Şirket bilançolarındaki kur riskinden oluşan kayıplar Türkiye’de yeni bir ekonomik felaketin öncü göstergesi olarak kabul etmek, kolay değil. Bunun iki temel nedeni bulunmaktadır. Türkiye’de reel sektör bilançoları tam bir şeffaflık unsuru olarak hazırlanmamaktadır. Çünkü şirketlerimizin bağlı olduğu yurtdışı firmaları bilmiyoruz. Yerli işletmeler, yurtdışındaki firmaları transfer fiyatlandırması ve maliyet / kâr aktarma operasyonları için araç olarak kullanmaktadır. Batıdaki firmalarla olan ilişkilerde veriler sağlanabilse bile, Orta Asya ve Ortadoğu bağlantılı firmalar karşı ülkelerde gelişmiş bir muhasebe ve vergi sistemi olmaması nedeniyle kayıtdışılığın boyutları bilinmemektedir. Yani Türk firmalarının bilançodaki yükümlülüklerinin ne kadarının yurtdışındaki bağlantılı olduğu firmaların alacakları olduğu muhasebe sistemimizde bunu ölçen bir bilgi bulunmadığı için bilmiyoruz. Yine Merkez Bankası’nın Mayıs 2015 Finansal İstikrar Raporu’nda reel sektörün tespit edilen bilgi, 2014 yılında reel sektörün borçlanmayı dövizden TL’ye kaydırdığını göstermektedir. Bu durumda reel sektörün kısa dönemde dövizdeki artıştan etkilenmeyeceği söylenebilir. Fakat reel sektör için asıl darbe Türk bankacılık sektöründeki faiz artışından gelecektir. Çünkü bankaların yurtdışından borçlanması Türkiye’nin siyasi riskinden dolayı artan risk puanı ve yüzde 30’dan fazla değerlenen dövizle borçlanmanın maliyetinin yüksekliği nedeniyle zorlaşmaktadır. Bu durum mutlaka reel sektöre yansıyacaktır. Bir yıllık vadelerde bu risk, ekonomik bir tehdit olmasa da, artan siyasi belirsizlik ortamı reel sektörü tehdit etmeye devam edecektir.

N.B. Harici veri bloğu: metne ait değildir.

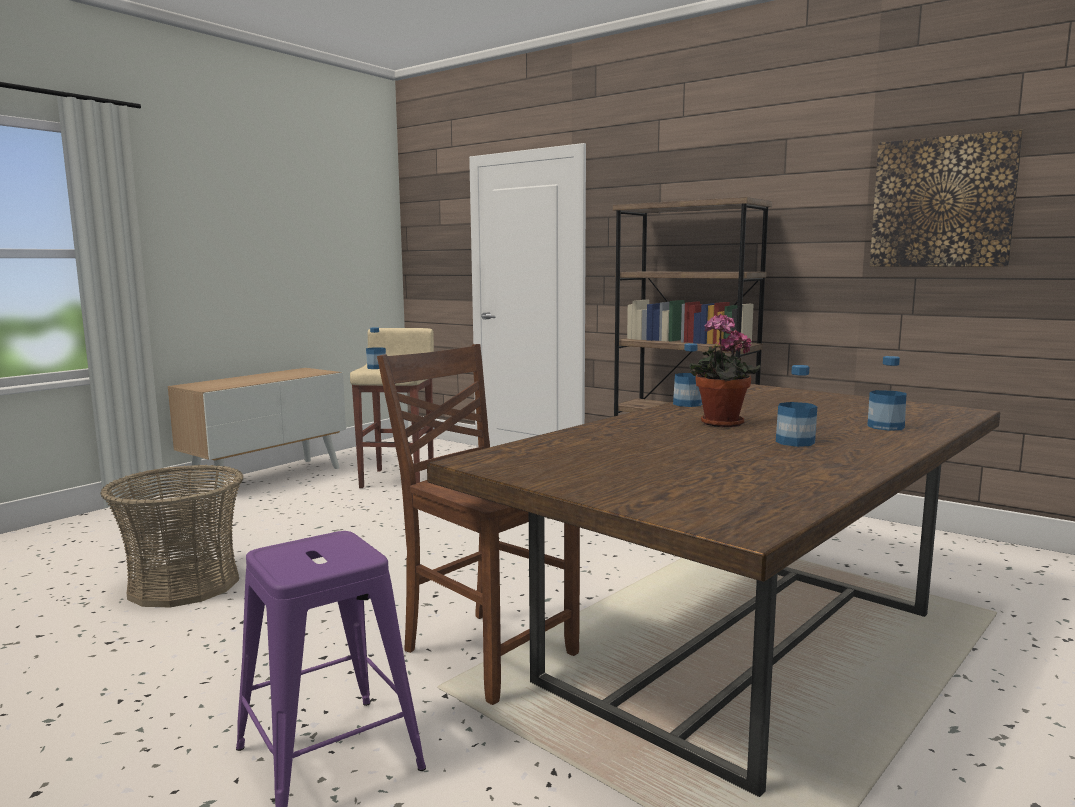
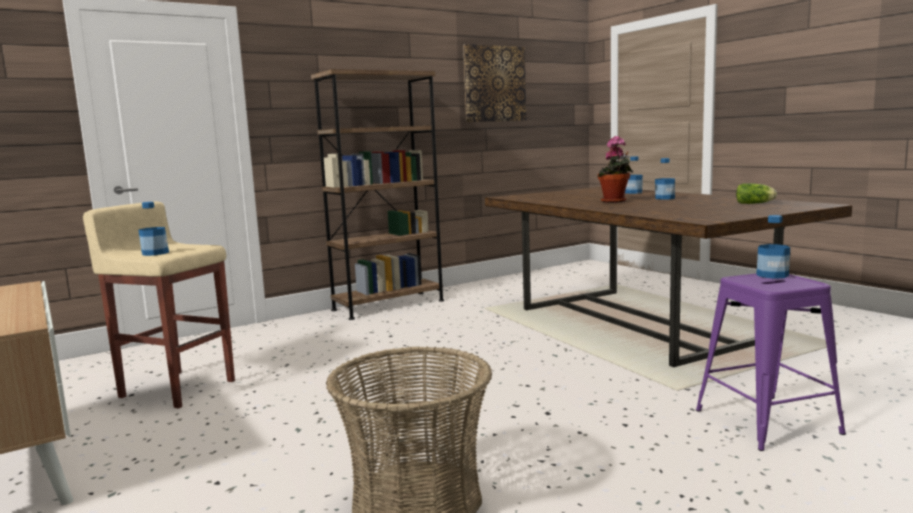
camera: 70 degrees left, 0 degrees up
(486, 652) = (630, 375): brown chair -> none
(687, 404) = (550, 202): bottle -> bottle (772, 275)
(735, 487) = (755, 203): none -> lettuce

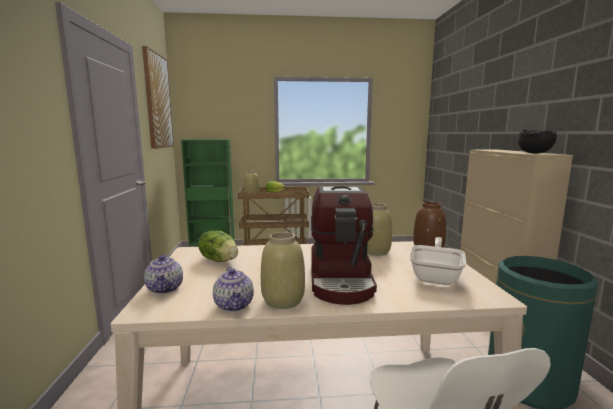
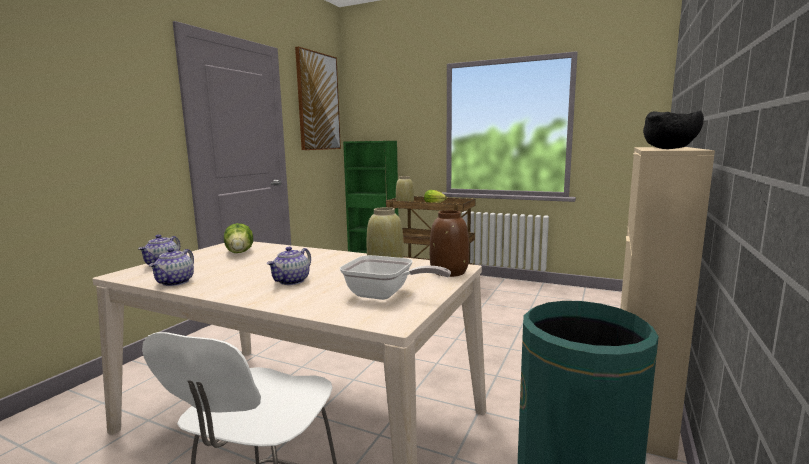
camera: 30 degrees right, 0 degrees up
(283, 301) = (212, 286): beige vase -> none
(341, 280) = (291, 281): coffee machine -> teapot
(436, 276) = (385, 295): frying pan -> frying pan turned 60 degrees clockwise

Esas olan ise, üçüncü soruya verilecek cevapta gizlidir. Türkiye’de reel sektör yüzde 30’dan fazla oluşan kur kayıpları nedeniyle kamu tarafından desteklenmeli midir? Veya kur nedeniyle oluşacak zararları sübvanse edilmeli midir? Bunun cevabı çok nettir. Reel sektör firmalarına bütçeden herhangi bir para aktarılmamalıdır veya dövizle borçlanmadan oluşan riskleri kamu bütçesi tarafından finanse edilmemelidir. Çünkü 2004 ile 2011 arasında firmalar değerli Türk Lirası nedeniyle borçlanmalarını dövizle yaparak maliyetlerini düşürdü. Aynı zamanda firmalar, yurtdışından Türkiye’ye düşük maliyetle soktuğu mali kaynaklarla Türkiye’de çok büyük yatırımlar yaptı. Sadece imalat sektörünün net sabit sermaye yatırımlarının değeri 285 milyar TL. Aynı zamanda bu değer halen 1998 endeksi üzerinden hesaplandığı için aslında birkaç kat daha fazla değerli bir yatırım. Çok net bir şekilde söylemek gerekirse, firmalar yatırımlarını artırdı ve servet sahibi oldu. Şimdi arzulanan şey, bu servetin kaybolmaması için Türkiye’nin kamu bütçesinden özel sektöre para transfer edilmesi. Buna iktisatta “ahlaki tehdit / moral hazard)” denir. Yani özel kararları ile iflasa neden olanların kamu bütçesinden ayrılan kaynaklarla kurtarılması gelenek haline gelir. Kurtarma beklentisi gelenek haline gelince, iflas edinceye kadar yanlış karar veren, bireyler, firmalar, bankalar yani tüm ekonomik birimler nasıl olsa kurtarılacak diye bütün riskleri alırlar. O zaman kamu yöneticilerinin kararıyla, kötü yönetilen ve yanlış kararlar veren ekonomik birimlerin kurtarılmasına ahlaki riziko denir. Eğer kamu kaynakları bireyleri ve firmaları kurtarmak için kullanılırsa, toplumun hakları bireylere aktarıldığı için ekonomik haksızlık söz konusu olacaktır.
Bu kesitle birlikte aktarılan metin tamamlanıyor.